Below is a listing; print exactly its lines from the one containing "Trace all roads" down to the one containing "Digitize the connectivity", both inclusive, with every picture left out.

----------------------------------------

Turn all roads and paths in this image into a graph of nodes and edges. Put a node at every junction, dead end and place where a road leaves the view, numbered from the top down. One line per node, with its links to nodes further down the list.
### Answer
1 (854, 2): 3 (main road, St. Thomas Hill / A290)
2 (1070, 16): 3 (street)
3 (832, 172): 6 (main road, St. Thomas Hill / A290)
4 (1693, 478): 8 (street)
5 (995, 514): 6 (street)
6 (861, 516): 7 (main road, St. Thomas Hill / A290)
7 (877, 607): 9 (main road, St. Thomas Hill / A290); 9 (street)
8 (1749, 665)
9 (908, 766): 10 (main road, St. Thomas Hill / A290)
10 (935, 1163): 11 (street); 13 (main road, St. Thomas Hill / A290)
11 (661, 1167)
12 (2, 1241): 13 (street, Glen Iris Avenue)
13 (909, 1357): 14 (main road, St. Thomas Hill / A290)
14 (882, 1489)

----------------------------------------

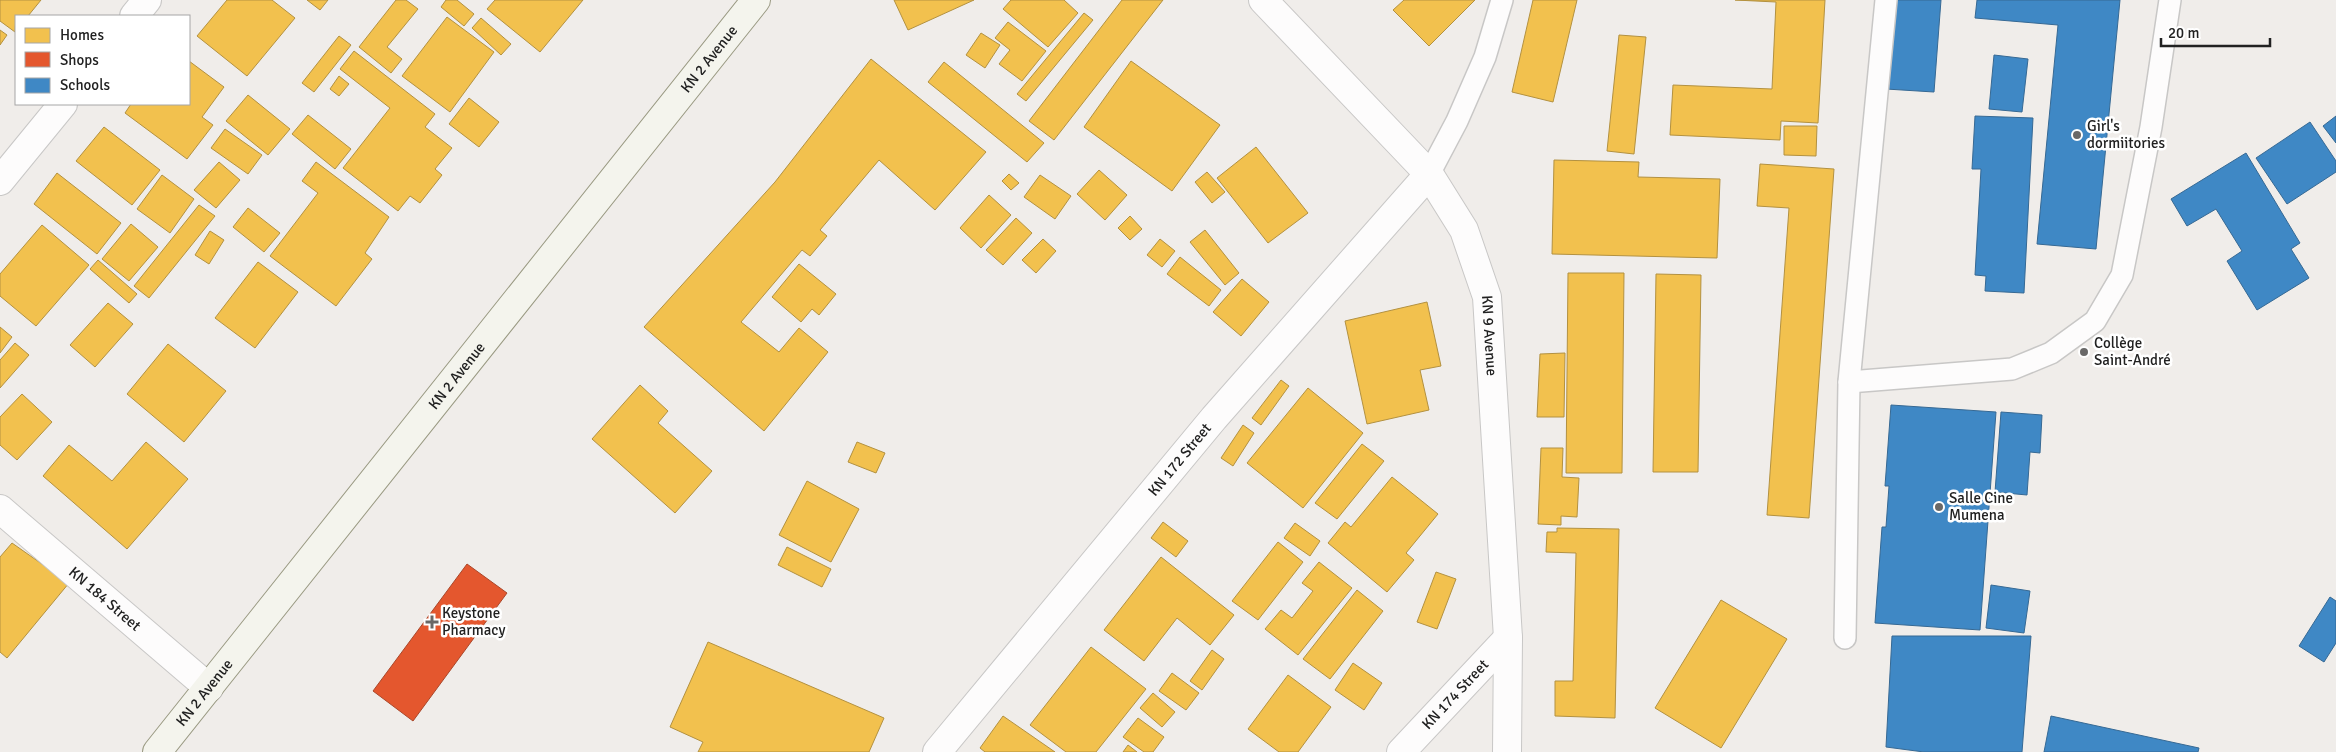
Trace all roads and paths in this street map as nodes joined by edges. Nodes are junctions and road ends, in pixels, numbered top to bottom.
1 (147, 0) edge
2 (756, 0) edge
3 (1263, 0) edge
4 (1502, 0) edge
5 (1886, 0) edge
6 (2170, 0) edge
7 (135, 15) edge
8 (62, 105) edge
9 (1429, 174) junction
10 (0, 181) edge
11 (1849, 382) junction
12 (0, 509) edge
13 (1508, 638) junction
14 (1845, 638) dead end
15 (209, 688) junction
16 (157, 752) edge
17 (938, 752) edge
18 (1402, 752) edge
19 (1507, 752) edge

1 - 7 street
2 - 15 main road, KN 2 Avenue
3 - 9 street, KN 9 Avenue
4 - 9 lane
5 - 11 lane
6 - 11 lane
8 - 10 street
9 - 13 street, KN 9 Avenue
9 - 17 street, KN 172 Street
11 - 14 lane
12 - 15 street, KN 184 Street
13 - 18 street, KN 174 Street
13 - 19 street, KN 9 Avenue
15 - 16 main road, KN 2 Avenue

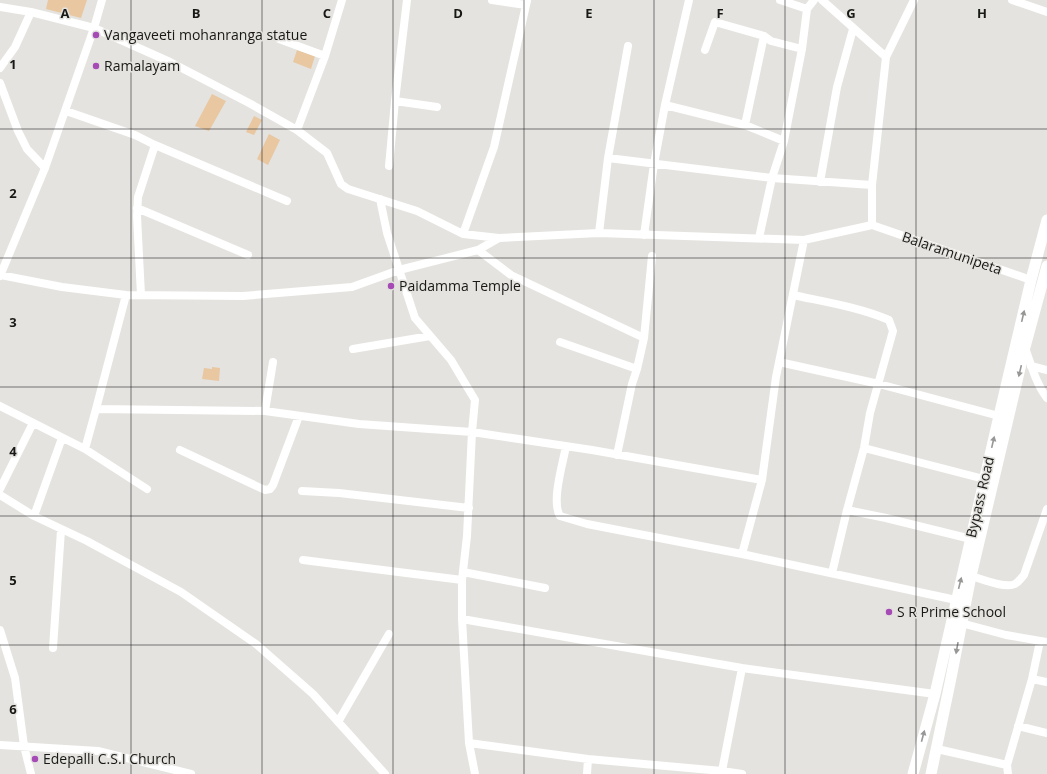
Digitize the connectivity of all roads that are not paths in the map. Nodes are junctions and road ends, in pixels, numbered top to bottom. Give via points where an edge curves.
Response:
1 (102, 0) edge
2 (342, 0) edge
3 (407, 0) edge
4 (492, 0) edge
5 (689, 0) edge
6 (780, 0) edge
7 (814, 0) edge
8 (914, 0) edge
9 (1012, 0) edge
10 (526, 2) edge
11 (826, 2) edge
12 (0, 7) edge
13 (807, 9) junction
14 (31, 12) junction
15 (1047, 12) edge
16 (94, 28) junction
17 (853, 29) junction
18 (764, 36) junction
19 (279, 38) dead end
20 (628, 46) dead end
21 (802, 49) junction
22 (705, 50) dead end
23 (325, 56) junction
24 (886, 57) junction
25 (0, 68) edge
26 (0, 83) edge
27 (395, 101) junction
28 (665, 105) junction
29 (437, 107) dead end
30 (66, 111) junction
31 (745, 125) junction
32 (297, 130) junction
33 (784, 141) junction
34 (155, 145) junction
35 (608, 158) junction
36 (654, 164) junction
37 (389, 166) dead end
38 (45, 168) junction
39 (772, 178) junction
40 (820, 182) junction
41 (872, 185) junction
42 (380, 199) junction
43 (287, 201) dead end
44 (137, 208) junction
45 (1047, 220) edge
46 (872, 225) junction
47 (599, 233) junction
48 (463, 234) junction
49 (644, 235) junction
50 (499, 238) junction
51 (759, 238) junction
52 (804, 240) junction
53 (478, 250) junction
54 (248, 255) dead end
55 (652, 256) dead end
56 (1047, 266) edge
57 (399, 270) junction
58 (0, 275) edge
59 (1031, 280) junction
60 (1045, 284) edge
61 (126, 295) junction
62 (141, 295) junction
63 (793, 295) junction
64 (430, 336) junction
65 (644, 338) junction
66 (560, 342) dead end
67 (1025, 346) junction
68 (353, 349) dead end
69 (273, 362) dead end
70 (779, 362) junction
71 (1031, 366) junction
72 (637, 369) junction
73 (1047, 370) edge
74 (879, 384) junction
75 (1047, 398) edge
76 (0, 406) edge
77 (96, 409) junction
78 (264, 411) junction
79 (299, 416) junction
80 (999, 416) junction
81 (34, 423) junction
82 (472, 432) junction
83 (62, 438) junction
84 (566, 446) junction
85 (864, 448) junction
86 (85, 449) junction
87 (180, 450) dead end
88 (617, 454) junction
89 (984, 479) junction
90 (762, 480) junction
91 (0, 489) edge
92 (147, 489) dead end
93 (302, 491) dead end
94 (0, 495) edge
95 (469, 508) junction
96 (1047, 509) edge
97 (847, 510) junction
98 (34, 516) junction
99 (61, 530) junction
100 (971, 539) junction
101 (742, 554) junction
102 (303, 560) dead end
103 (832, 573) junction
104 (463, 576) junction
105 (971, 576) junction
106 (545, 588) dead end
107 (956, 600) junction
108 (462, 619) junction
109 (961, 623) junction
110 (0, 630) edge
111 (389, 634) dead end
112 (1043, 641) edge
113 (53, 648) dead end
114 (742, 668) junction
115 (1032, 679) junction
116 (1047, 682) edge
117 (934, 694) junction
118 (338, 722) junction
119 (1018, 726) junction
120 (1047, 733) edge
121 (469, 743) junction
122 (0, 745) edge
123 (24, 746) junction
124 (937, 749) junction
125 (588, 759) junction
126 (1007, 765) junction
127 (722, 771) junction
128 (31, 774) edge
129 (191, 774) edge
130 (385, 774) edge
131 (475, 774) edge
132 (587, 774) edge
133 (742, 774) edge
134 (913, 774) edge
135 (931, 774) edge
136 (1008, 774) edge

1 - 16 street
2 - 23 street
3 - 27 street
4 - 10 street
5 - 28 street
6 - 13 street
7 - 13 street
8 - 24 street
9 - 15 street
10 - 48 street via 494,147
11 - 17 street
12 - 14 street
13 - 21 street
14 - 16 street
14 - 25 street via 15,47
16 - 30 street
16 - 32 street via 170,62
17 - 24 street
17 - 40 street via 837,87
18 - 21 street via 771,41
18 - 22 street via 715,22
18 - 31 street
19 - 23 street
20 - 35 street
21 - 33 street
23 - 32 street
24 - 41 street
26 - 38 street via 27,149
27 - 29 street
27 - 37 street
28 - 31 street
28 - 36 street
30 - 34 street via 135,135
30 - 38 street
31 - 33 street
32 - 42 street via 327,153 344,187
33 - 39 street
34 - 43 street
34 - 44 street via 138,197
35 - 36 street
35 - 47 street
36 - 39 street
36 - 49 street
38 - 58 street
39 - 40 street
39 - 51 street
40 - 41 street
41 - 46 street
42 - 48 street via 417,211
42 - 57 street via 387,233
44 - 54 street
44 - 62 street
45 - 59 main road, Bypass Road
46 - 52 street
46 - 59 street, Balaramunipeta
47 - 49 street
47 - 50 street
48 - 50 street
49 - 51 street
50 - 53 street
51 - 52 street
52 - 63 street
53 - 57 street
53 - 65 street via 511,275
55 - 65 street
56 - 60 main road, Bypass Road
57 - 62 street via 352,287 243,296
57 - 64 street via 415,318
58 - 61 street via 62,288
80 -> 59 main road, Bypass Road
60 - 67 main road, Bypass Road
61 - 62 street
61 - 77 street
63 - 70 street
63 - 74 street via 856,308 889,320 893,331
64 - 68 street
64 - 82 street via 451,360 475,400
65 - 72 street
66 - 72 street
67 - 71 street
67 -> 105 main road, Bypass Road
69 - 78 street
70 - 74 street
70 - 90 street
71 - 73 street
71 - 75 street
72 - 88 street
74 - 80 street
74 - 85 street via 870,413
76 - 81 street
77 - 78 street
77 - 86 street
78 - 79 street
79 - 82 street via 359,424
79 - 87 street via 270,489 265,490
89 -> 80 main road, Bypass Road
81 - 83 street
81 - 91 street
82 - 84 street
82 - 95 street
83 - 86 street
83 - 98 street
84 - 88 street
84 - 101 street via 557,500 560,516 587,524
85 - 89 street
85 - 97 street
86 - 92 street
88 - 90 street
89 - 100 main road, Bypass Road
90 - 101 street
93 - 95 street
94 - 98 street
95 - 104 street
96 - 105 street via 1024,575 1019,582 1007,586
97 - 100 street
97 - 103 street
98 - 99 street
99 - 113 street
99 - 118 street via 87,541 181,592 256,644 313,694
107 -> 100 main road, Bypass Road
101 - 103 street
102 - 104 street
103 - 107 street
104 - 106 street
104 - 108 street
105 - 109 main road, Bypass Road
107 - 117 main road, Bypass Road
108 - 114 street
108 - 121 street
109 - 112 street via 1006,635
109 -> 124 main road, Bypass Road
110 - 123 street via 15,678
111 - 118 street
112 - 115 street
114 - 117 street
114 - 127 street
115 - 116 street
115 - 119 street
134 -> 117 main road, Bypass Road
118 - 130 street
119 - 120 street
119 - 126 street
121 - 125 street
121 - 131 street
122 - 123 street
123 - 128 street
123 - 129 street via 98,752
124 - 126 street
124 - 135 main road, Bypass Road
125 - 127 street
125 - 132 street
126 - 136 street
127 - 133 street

----------------------------------------

### [Finished exercise]
Trace all roads and paths in this street map as nodes joined by edges. Nodes are junctions and road ends, in pixels, numbered top to bottom.
1 (147, 0) edge
2 (756, 0) edge
3 (1263, 0) edge
4 (1502, 0) edge
5 (1886, 0) edge
6 (2170, 0) edge
7 (135, 15) edge
8 (62, 105) edge
9 (1429, 174) junction
10 (0, 181) edge
11 (1849, 382) junction
12 (0, 509) edge
13 (1508, 638) junction
14 (1845, 638) dead end
15 (209, 688) junction
16 (157, 752) edge
17 (938, 752) edge
18 (1402, 752) edge
19 (1507, 752) edge

1 - 7 street
2 - 15 main road, KN 2 Avenue
3 - 9 street, KN 9 Avenue
4 - 9 lane
5 - 11 lane
6 - 11 lane
8 - 10 street
9 - 13 street, KN 9 Avenue
9 - 17 street, KN 172 Street
11 - 14 lane
12 - 15 street, KN 184 Street
13 - 18 street, KN 174 Street
13 - 19 street, KN 9 Avenue
15 - 16 main road, KN 2 Avenue

Digitize the connectivity of all roads that are not paths in the map. Nodes are junctions and road ends, in pixels, numbered top to bottom. Give via points where an edge curves.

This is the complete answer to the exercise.